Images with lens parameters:
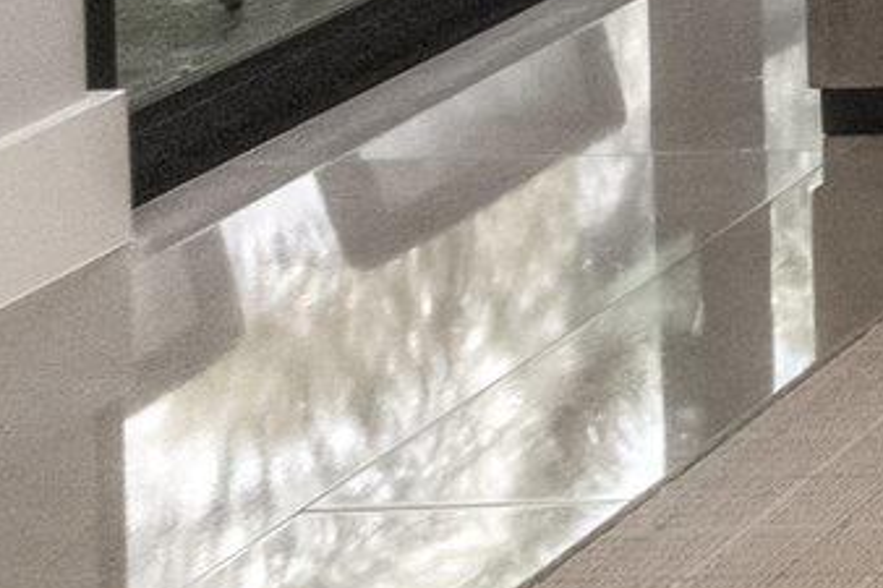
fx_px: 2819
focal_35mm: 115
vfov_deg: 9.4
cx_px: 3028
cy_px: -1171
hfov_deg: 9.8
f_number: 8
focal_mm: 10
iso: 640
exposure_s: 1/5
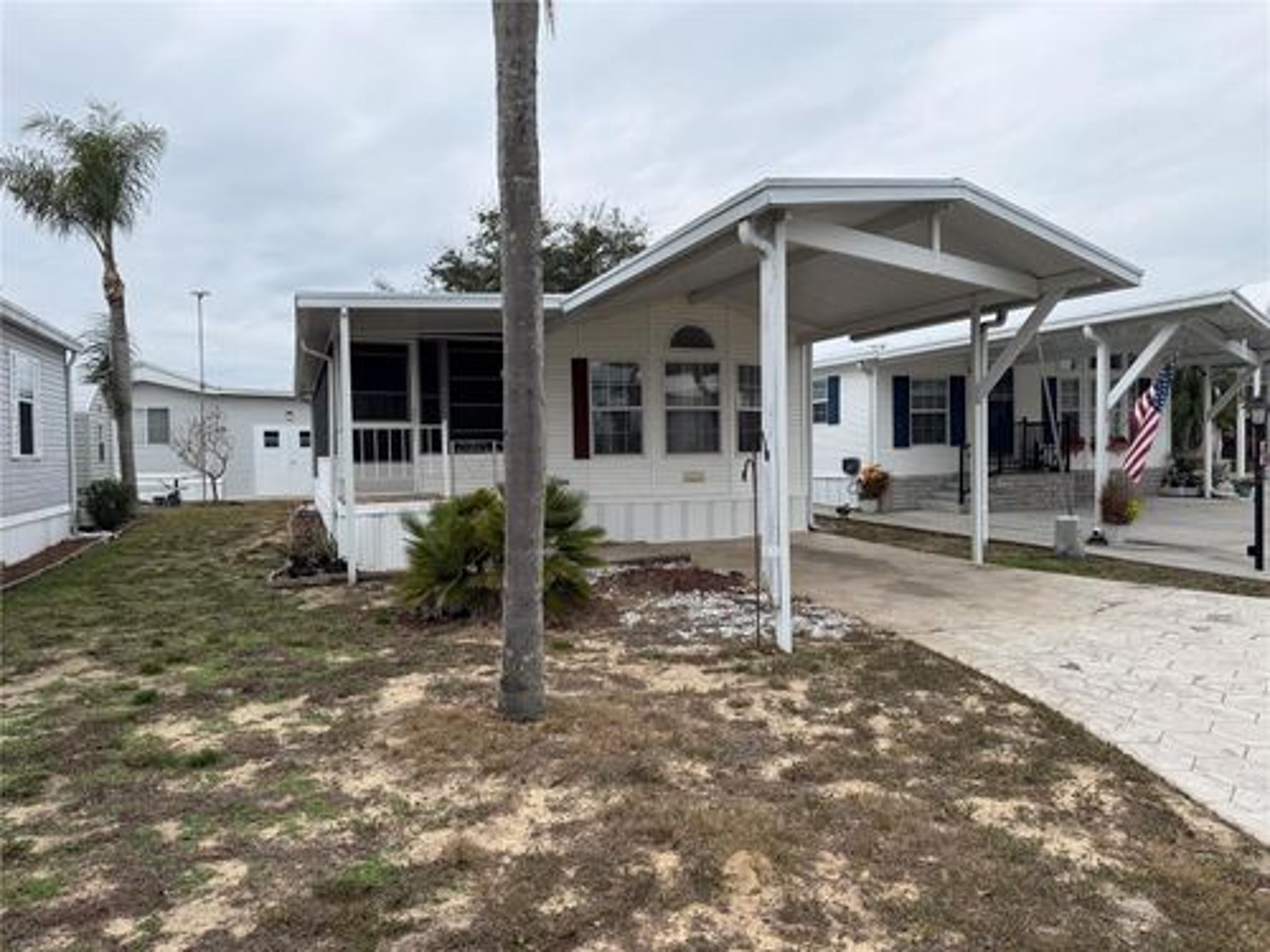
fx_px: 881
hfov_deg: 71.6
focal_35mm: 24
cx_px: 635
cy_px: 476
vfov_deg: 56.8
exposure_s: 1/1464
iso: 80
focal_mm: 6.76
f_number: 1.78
--
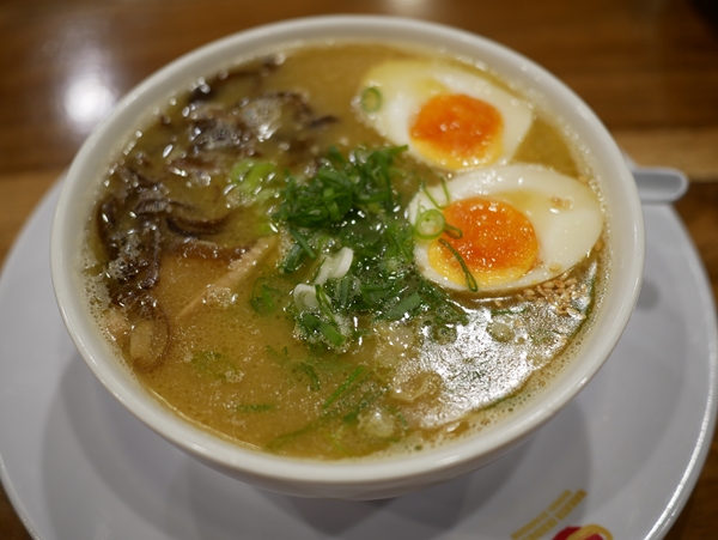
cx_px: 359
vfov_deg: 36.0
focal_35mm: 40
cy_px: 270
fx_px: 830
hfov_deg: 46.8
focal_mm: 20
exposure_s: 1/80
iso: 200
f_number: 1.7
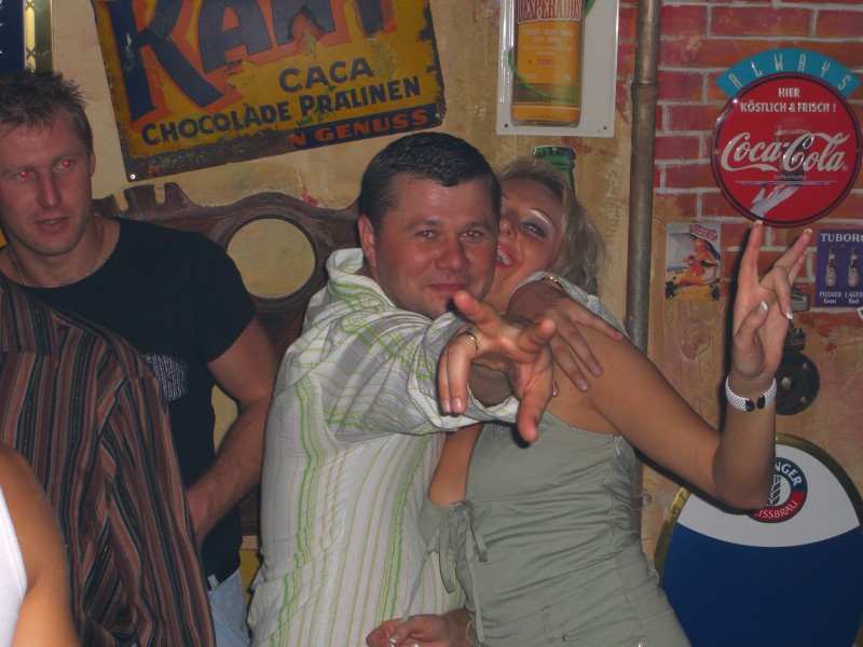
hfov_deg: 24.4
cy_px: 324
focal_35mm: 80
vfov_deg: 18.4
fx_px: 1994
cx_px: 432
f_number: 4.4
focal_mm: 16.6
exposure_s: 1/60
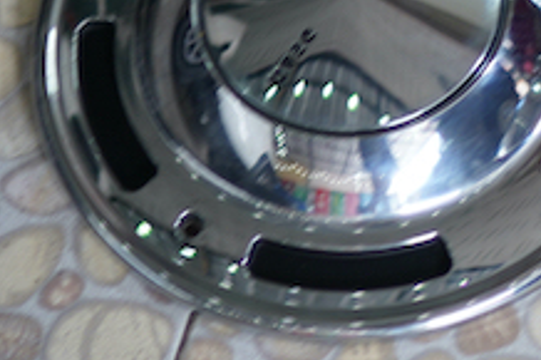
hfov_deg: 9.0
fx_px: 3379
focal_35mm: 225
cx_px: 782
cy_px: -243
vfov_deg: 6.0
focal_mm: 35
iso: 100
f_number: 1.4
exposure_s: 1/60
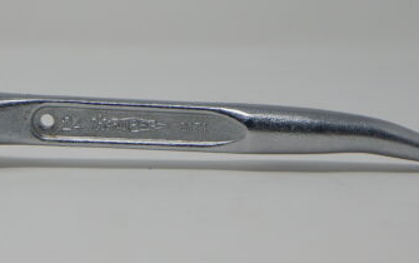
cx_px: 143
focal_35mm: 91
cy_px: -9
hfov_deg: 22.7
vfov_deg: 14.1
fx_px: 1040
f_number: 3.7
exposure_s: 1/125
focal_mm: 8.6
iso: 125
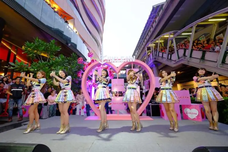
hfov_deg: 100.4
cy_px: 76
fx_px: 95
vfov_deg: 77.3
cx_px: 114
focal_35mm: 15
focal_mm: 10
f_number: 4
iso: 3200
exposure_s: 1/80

▶ Task goal
Write out exactly the run of lines above that starts at the line containing "f_number: 4.4" and ends at the line containing "focal_mm: 8.6". Include both, and leave the pictures out.

▶ Response
f_number: 4.4
focal_mm: 16.6
exposure_s: 1/60
hfov_deg: 9.0
fx_px: 3379
focal_35mm: 225
cx_px: 782
cy_px: -243
vfov_deg: 6.0
focal_mm: 35
iso: 100
f_number: 1.4
exposure_s: 1/60
cx_px: 143
focal_35mm: 91
cy_px: -9
hfov_deg: 22.7
vfov_deg: 14.1
fx_px: 1040
f_number: 3.7
exposure_s: 1/125
focal_mm: 8.6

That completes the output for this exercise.